GIVEN DATA.
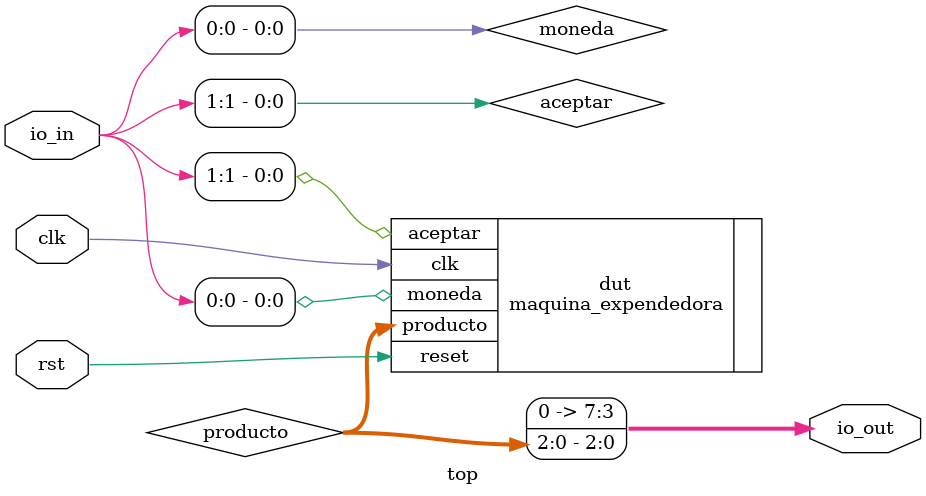
<source format=v>
module top (
    input [7:0] io_in,
    output [7:0] io_out,
    input clk,
    input rst
);

    wire moneda     = io_in[0];
    wire aceptar    = io_in[1];

    wire [2:0] producto;

    maquina_expendedora dut (
        .clk(clk),
        .reset(rst),
        .moneda(moneda),
        .aceptar(aceptar),
        .producto(producto)
    );

    assign io_out[2:0] = producto;
    assign io_out[7:3] = 5'b00000;  // No utilizados

endmodule

</source>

INSTRUCTIONS FOR THE TASK.
Copy each line exactly, from the line containing "assign io_out[7:3] = 5'b00000;" down to the last line of the material, and no other lines.

ANSWER SECTION.
    assign io_out[7:3] = 5'b00000;  // No utilizados

endmodule

</source>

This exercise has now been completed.